> -----Original Message-----
> From: Osamu TAKEUCHI [mailto:osamu@...]
> Sent: Thursday, September 24, 2009 7:29 AM
> Subject: Re: [Yaml-core] utf8u tag proposal
> > It doesn't take long to see that there are multiple problems (and I
> > didn't even get into more complex types). How to map to and from
> > native types is a problem that the YAML processor and
> application have
> > to cooperate on. It is beyond the scope of the YAML
> specification or the definition of YAML tags.
> > Oren has mentioned the idea of a schema language several times, and
> > that is a way to go about it for more general purpose applications.
>
>
> I do not agree with this table if the "YAML processor" is for
> general purpose. I wish that a general purpose YAML library
> is transparent through serialization and deserialization,
> namely it preserves the data and the data type as far as
> possible. Otherwise, it will not be widely used in real
> applications, especially when we are talking about a library for .NET.
>
> See, my library always distinguish byte from ulong.
>
> // Instantiates a serializer with the default configuration.

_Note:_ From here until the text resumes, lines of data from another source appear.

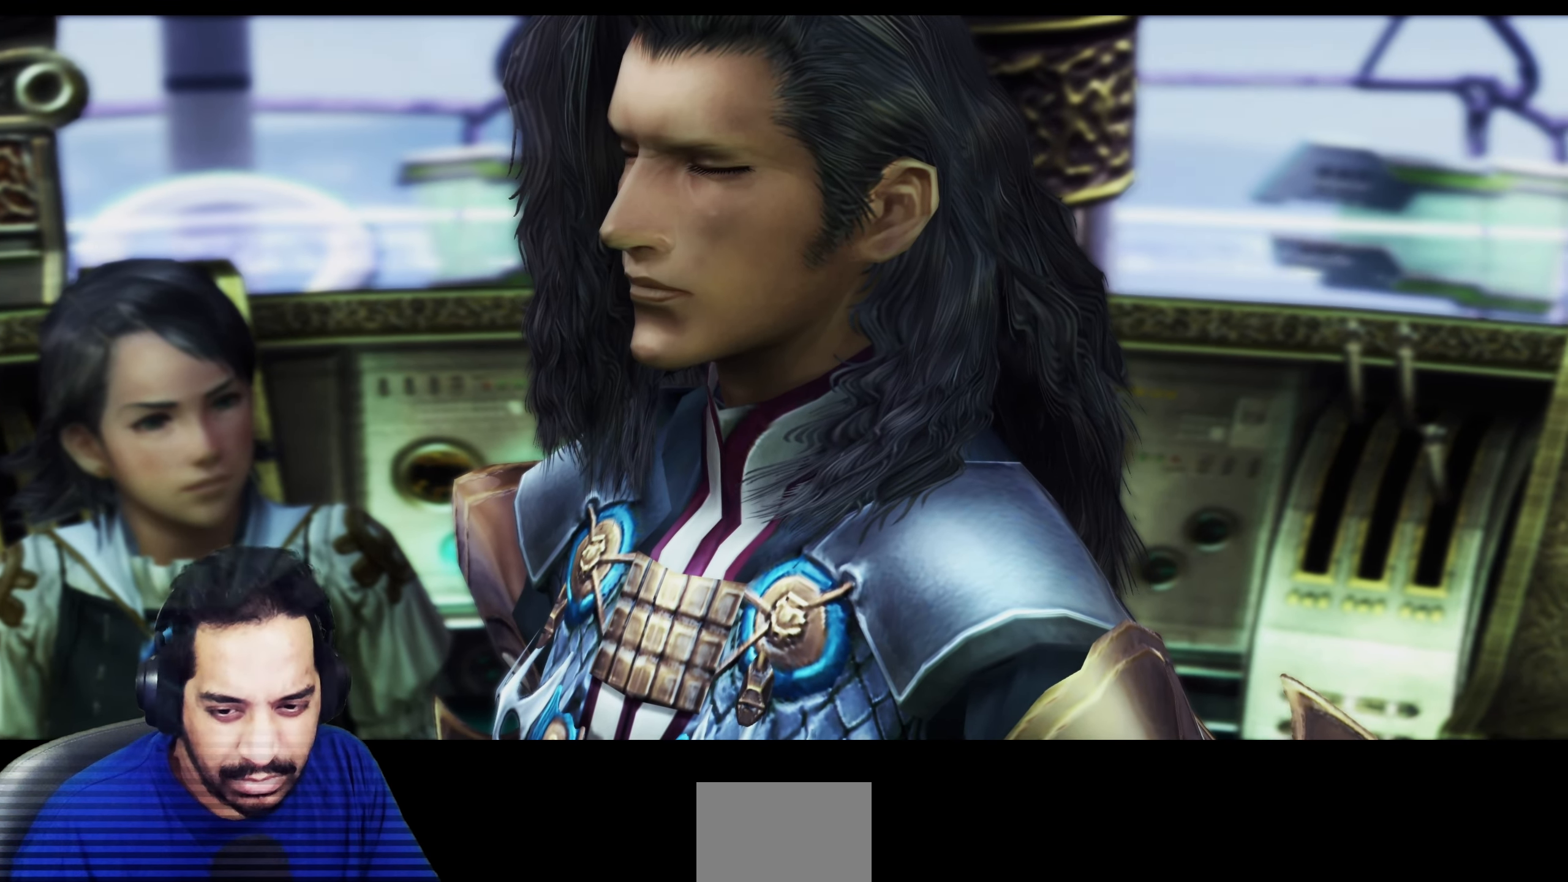
Gameplay with a controller (PlayStation layout); each line is a JSON object with the inputs held at the frame after it. "events" lists button and stick changes between this image and that frame as [ms after this image, input, new state], when the widget could be followed in between. Not read: L3 R2 R3.
{"buttons": ["L2"], "left_stick": "center", "right_stick": "center", "events": [[350, "L2", "down"]]}
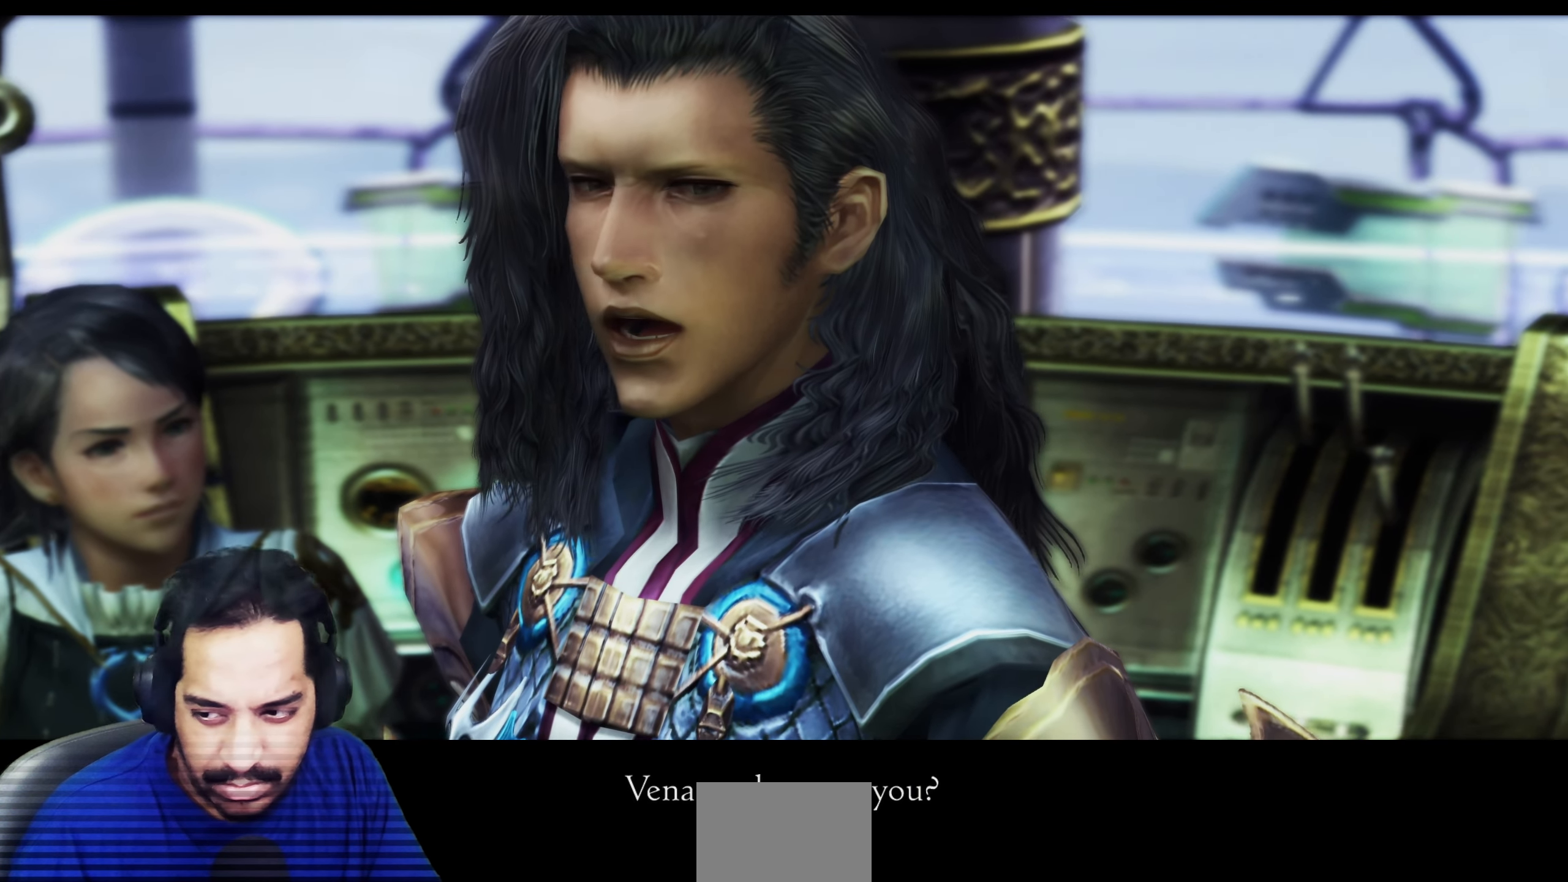
{"buttons": ["L2"], "left_stick": "center", "right_stick": "center", "events": []}
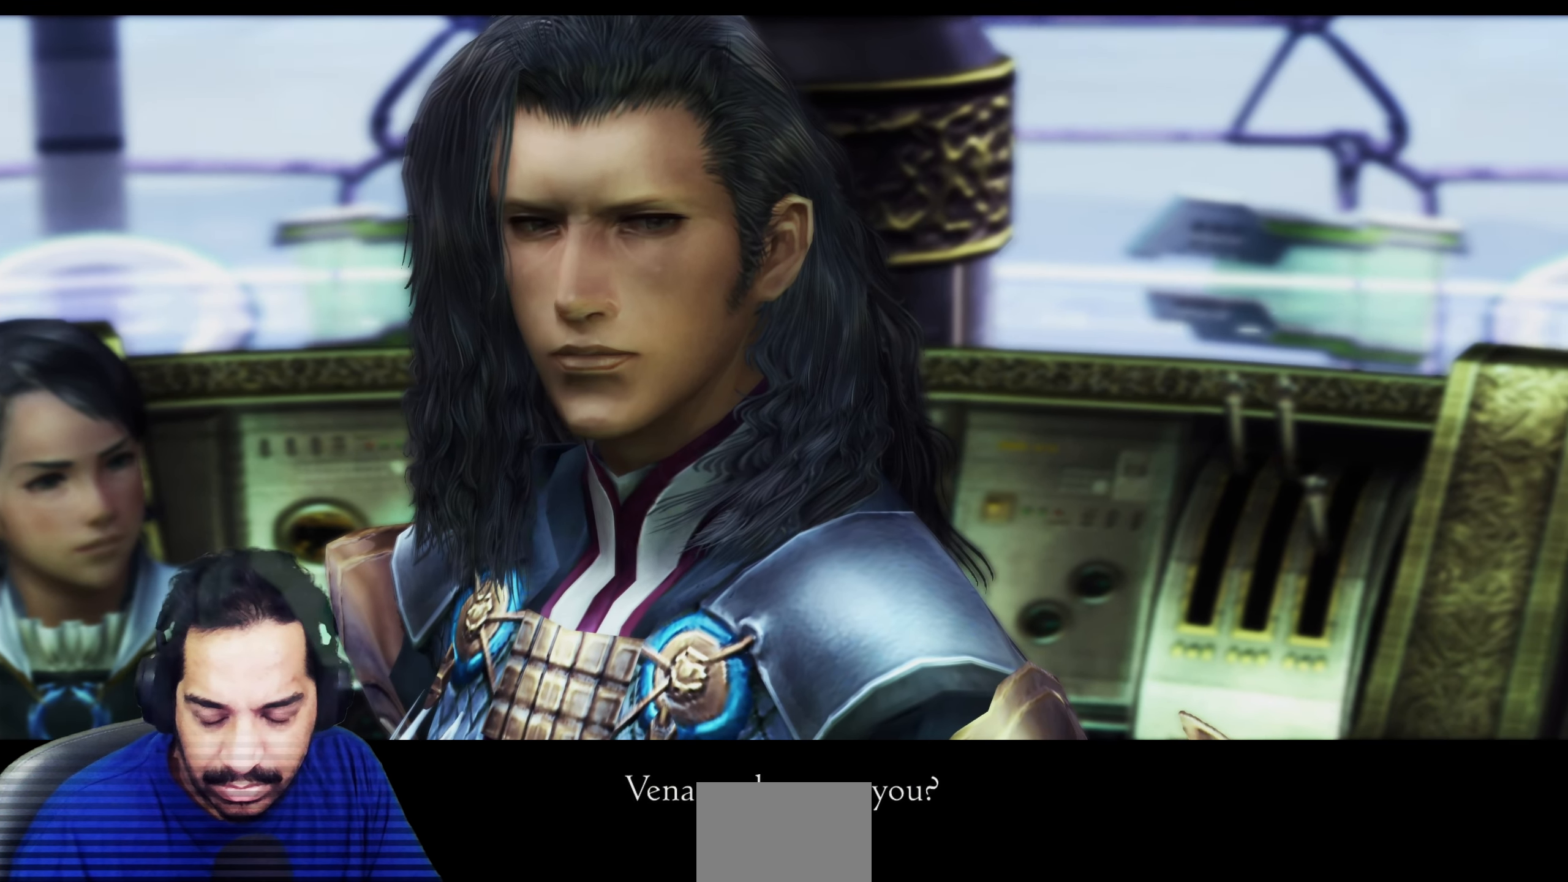
{"buttons": ["L2"], "left_stick": "center", "right_stick": "center", "events": []}
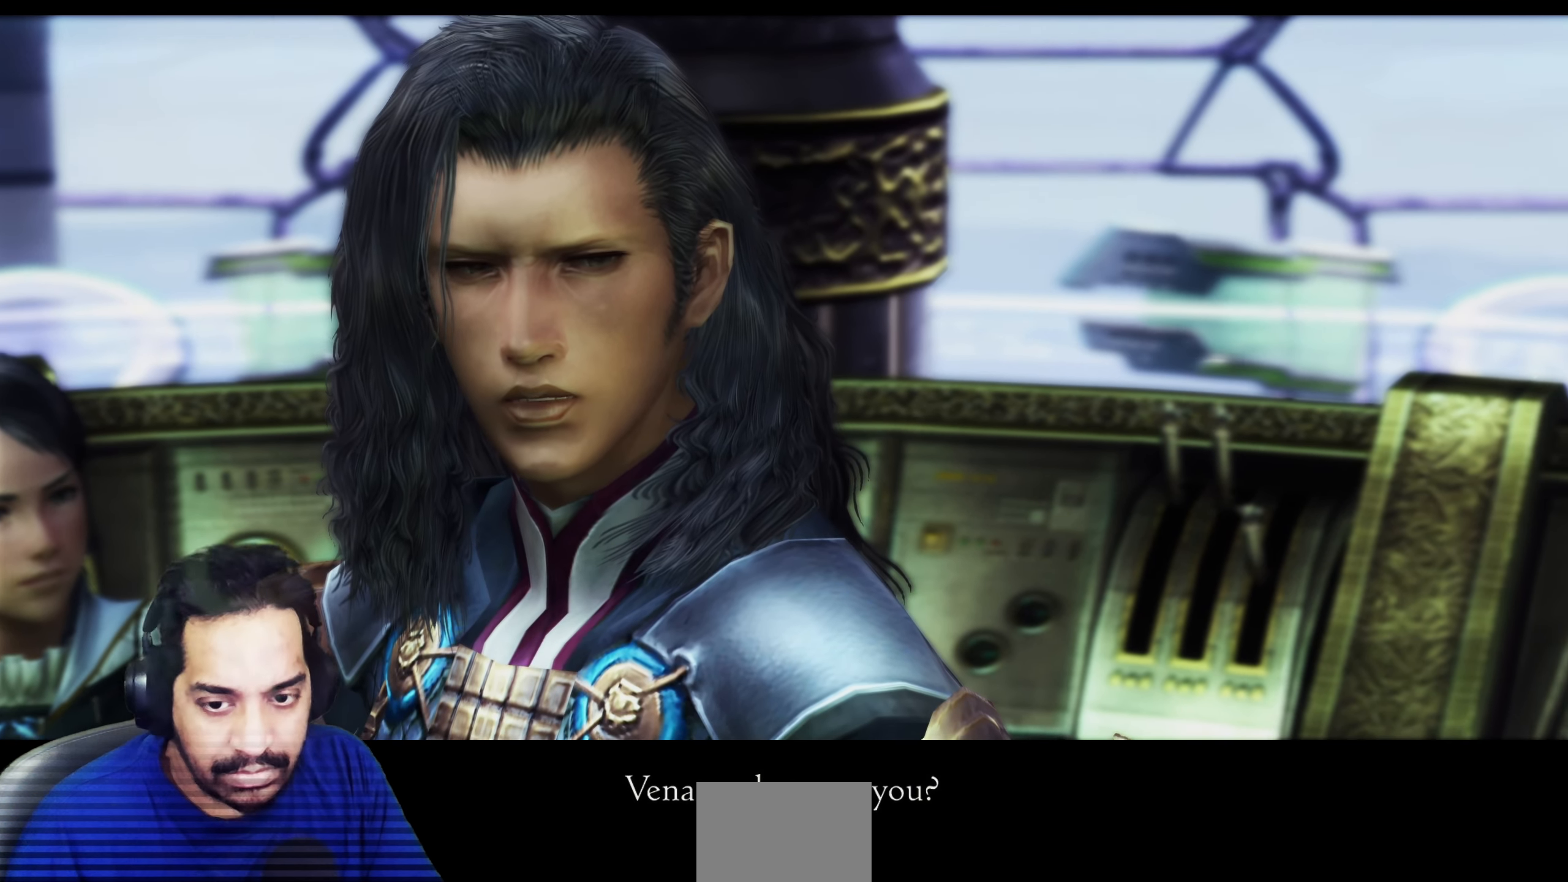
{"buttons": ["L2"], "left_stick": "center", "right_stick": "center", "events": []}
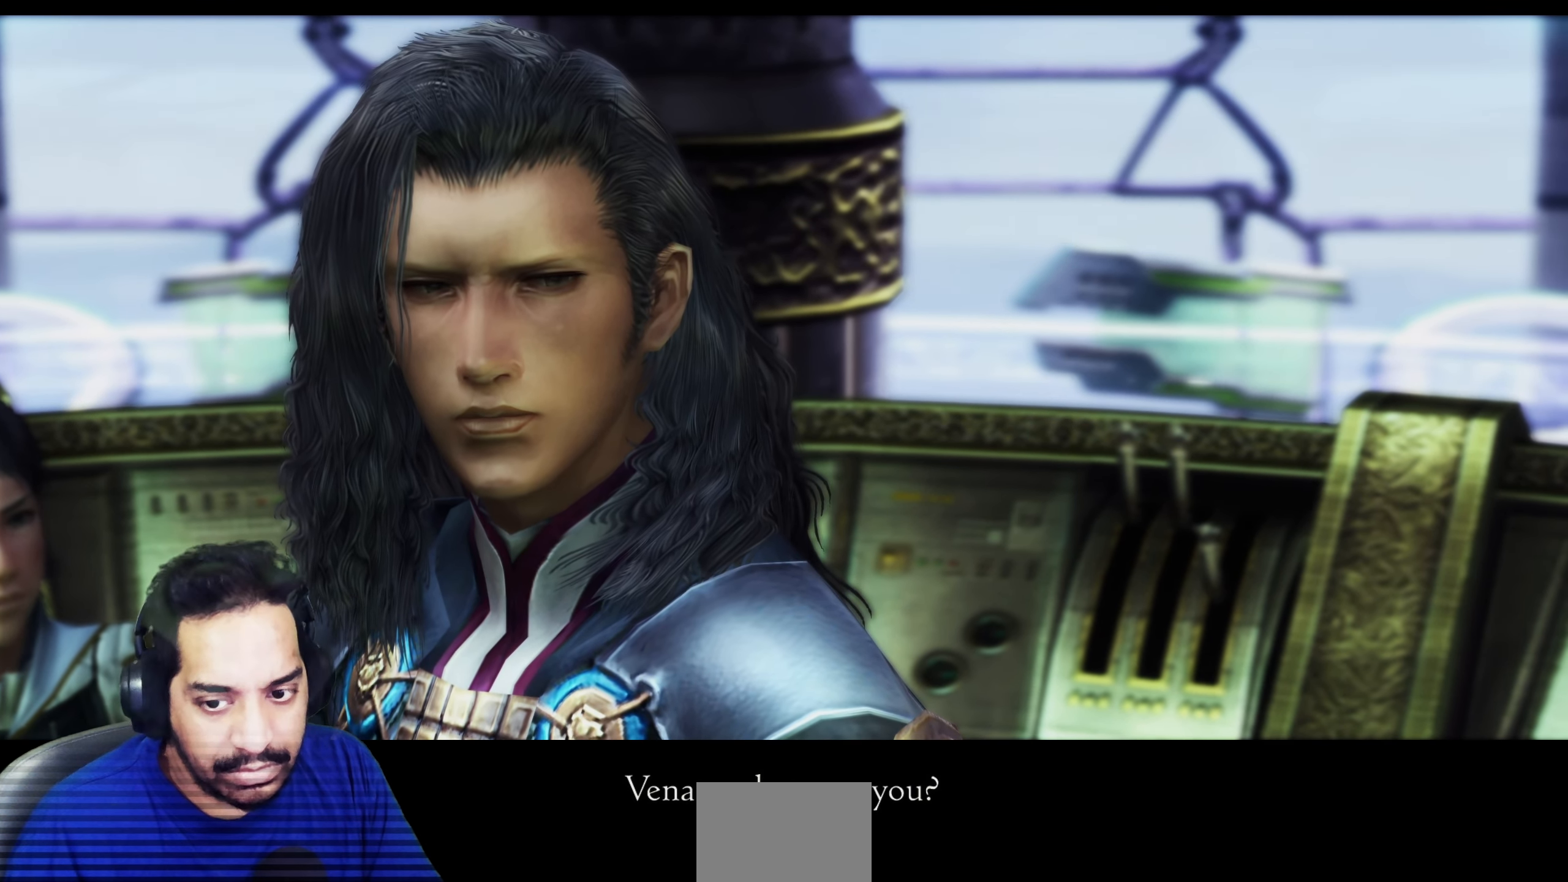
{"buttons": ["L2"], "left_stick": "center", "right_stick": "center", "events": []}
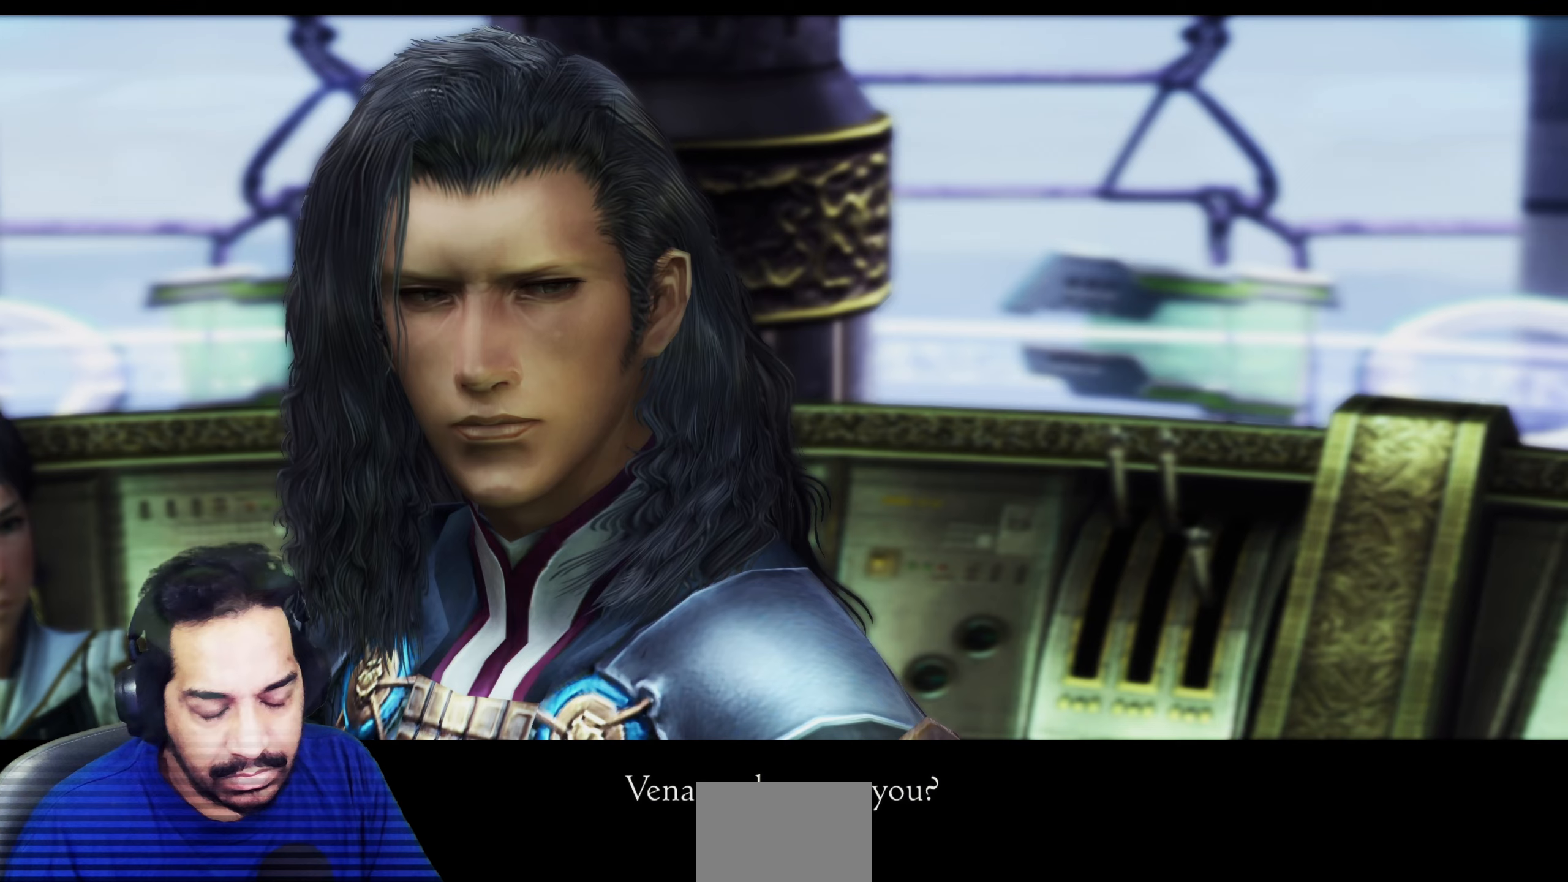
{"buttons": [], "left_stick": "center", "right_stick": "center", "events": [[117, "L2", "up"]]}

> YamlSerializer serializer = new YamlSerializer();
>
> // Put byte and ulong values into an untyped array.
> object[] objs = new object[] { (byte)1, (ulong)1 };
>
> // Serialize them.
> string yaml = serializer.Serialize(objs);
>
> // %YAML 1.2
> // ---
> // - !System.Byte 1
> // - !System.UInt64 1
> // ...
>
> // Deserialize them.
> object[] restored = (object[])( serializer.Deserialize(yaml)[0] );
>
> // Confirm that the types are preserved.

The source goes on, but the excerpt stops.